Thu Sep 26 22:30:01 PDT 2002

On Thu, 2002-09-26 at 22:11, Ben Beeson wrote:
> Aloha,
> 
> 	I am pondering SpamAssassin for my box.  The volume I now get after becoming 
> a moderator on a mailing list is pretty disgusting.  I find it even more 
> depressing that most of the UCE does not have opt-outs.  Since I can't 
> opt-out, I need a better filter.  

Please be aware that you should NEVER opt-out!  In most cases it may
stop that particular source of spam, but many sell their opt-out lists
to other spammers because they are known and confirmed to be active
addresses.

This is also the reason why Linux mail clients do not display images in
incoming mail by default.  These images can easily have uniquely
identifiable codes in the URL that can tell the spammers "I'm an active
legit address.  Spam me more!"  

> 
> 	I read the fine docs and understand that I need procmail and a few Perl 
> modules etc to work with SpamAssassin.  What I am not sure of is whether or 
> not I need to use a tool like fetchmail to fetch my mail form the ISP before 
> can filter it.  Anybody familiar with this process?
> 

1) fetchmail downloads mail from your POP3 accounts
2) procmail does general filtering, you can use simple regular
expression matching to filter stuff into different mailboxes (like for
mailing lists).
3) procmail can forward all remaining messages after your mailing list
rules to spamassassin.
4) spamassassin uses intelligent analysis of the headers and body of the
message to calculate a spam "score".  If the score is above a certain
configurable threshold it can be filtered by procmail.  I set my
procmail to put score of 5.5 or higher into my SPAM folder, which I
review every once in a while just to make sure spamassassin didn't guess
wrong.  If you set your spam threshold too low, there is a chance that
it may incorrectly identify legit mail as spam so be careful.  Most
folks should probably set their threshold to perhaps 10 or 15, and add
Vipul's Razor to spamassassin's checks in order to increase spam
detection accuracy.

I've seen perhaps 99.99% effective spam filtering, with only 2 out of
2000 filtered messages being false positives (incorrectly identified as
being spam).

Nobody should use SpamAssassin without studying how it works and
carefully adjusting settings.  I plan on deploying it site-wide for
several organization e-mail servers this year.  I will use more liberal
settings that may only be 95% effective in spam filtering, but that
should reduce the chance of false positives to nothing.

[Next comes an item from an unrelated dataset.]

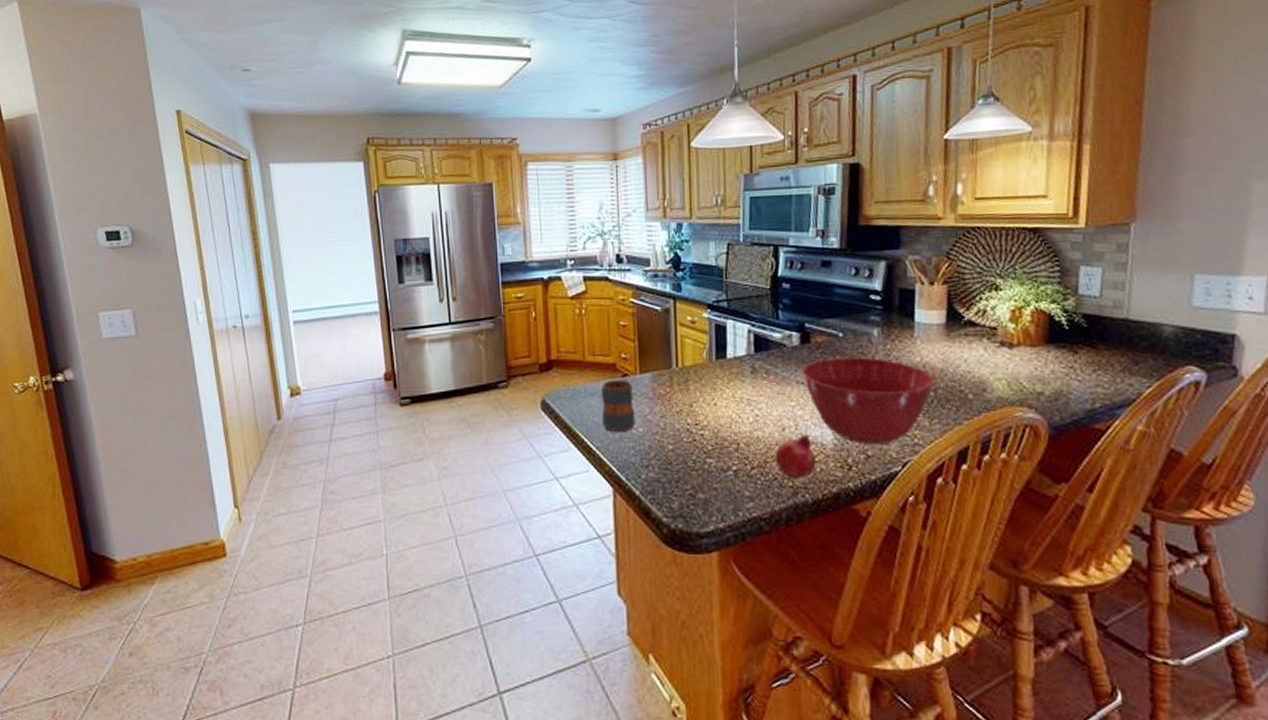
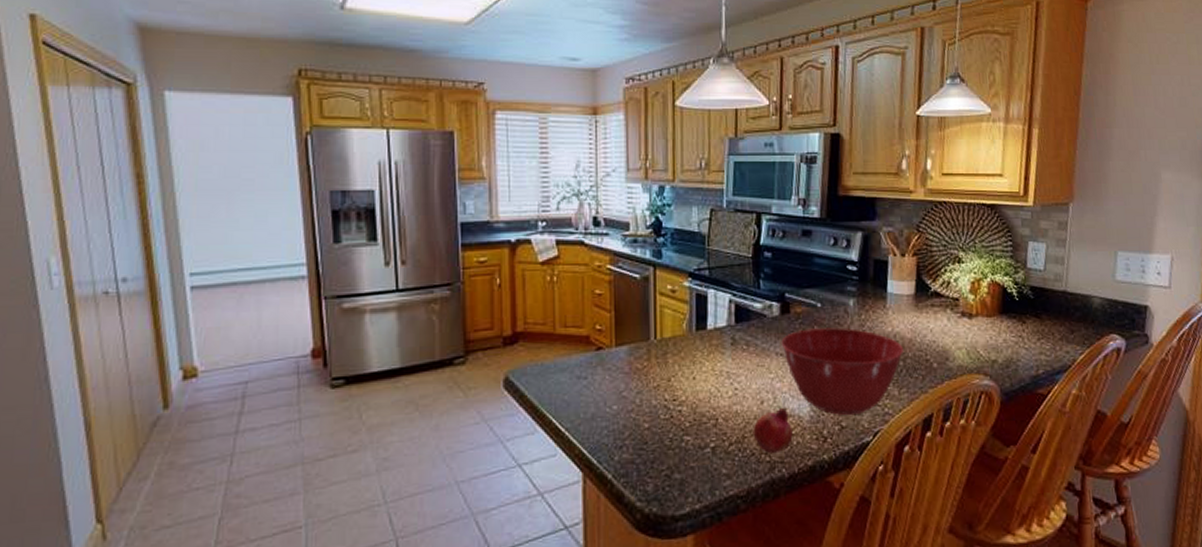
mug: present [600,379,636,433] -> none [572,353,610,412]

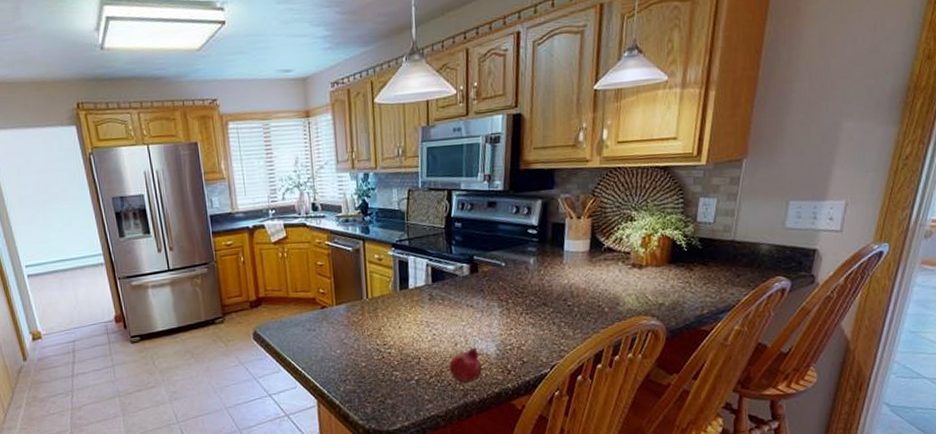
mixing bowl: present [781,327,903,416] -> none [471,282,578,353]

http://www-106.ibm.com/developerworks/linux/library/l-spam/?t=gr%2clnxw03=StampSpam
Here's a very helpful IBM article about SpamAssassin, with links to more
helpful information.

http://razor.sourceforge.net/
You should also take a look at how Vipul's Razor works, it is another
very interesting spam filtering system that uses a distributed checksum
network.  Very advanced stuff, and it is fairly easy to add Razor
filtering to SpamAssassin's several checks.